Ory Shihor was a major force in creating the Music Academy, recognizing the need to support highly-talented, pre-college age students who seek to continue their music studies at a conservatory level. Mr. Shihor produces the annual Colburn Piano Festival, which attracts applicants from around the world to its two-week summer immersion program, and is also a faculty member in the Colburn Conservatory’s piano department.
Mr. Shihor is a winner of the Young Concert Artists International Auditions, a prize winner at the 9th Arthur Rubinstein International Piano Master Competition and was the first prize winner at the Washington International Piano Competition.
Mr. Shihor’s performances include recitals at the Kennedy Center and at the Phillips Collection in Washington D.C., as well as at the Chautauqua Music Festival. In addition, he has performed at the 92nd Street Y, in recitals for the Frick Collection and other venues in New York City. Mr. Shihor’s past appearances have included the Ravinia “Rising Star” Series, and the Newport Music Festival, in addition to recitals across North America. In eight critically-acclaimed concerts, Shihor performed the entire 32 Beethoven sonata cycle in Los Angeles.
Among his extended engagements with orchestras, Mr. Shihor appeared as the featured guest soloist with the Liege Royal Philharmonic of Belgium on their 15-concert North American tour, under Music Director Pierre Bartholomee. His international concerts have included appearances in Germany, Spain, Israel, and the Edinburgh Festival in Scotland.
Born in Tel Aviv, Israel, Mr.
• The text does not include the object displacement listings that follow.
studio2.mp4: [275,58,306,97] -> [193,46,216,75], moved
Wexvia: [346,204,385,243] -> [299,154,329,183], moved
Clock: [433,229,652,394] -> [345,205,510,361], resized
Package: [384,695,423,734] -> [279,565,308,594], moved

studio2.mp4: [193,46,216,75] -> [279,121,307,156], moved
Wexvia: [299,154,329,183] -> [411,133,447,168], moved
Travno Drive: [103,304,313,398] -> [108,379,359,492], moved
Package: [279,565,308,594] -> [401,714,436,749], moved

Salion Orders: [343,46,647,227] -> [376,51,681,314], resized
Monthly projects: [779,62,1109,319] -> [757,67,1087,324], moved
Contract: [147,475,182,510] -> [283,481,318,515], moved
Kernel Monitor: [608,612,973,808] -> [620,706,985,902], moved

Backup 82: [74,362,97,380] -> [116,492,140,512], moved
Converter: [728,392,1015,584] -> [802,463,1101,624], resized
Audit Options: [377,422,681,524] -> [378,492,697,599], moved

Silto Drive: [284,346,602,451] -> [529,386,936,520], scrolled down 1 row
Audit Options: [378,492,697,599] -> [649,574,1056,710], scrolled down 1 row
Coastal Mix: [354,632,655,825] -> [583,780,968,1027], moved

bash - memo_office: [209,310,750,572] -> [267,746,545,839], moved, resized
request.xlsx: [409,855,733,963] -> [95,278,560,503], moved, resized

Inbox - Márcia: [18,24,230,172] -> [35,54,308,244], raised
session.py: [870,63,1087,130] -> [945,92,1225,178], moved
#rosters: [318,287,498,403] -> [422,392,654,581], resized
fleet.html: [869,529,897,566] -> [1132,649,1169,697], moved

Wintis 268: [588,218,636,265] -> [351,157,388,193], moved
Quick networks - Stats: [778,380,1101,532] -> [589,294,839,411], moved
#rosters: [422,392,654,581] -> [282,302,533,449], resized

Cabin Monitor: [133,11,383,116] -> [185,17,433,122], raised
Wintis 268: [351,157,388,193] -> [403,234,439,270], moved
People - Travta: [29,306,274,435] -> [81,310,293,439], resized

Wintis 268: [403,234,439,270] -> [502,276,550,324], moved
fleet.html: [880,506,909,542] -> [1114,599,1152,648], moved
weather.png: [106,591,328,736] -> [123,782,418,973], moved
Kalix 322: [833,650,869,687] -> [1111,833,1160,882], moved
Shihor was a recipient of the America-Israel Cultural Foundation scholarships from the age of 12. At 15, he came to the United States to study with Jorge Bolet at the Curtis Institute of Music, and later graduated from the Juilliard School in New York, where he was a recipient of the prestigious Gina Bachauer Prize. He earned his Master of Music degree from the University of Southern California’s Thornton School of Music. His other teachers have included Emanuel Krasovsky, John Perry and Russell Sherman.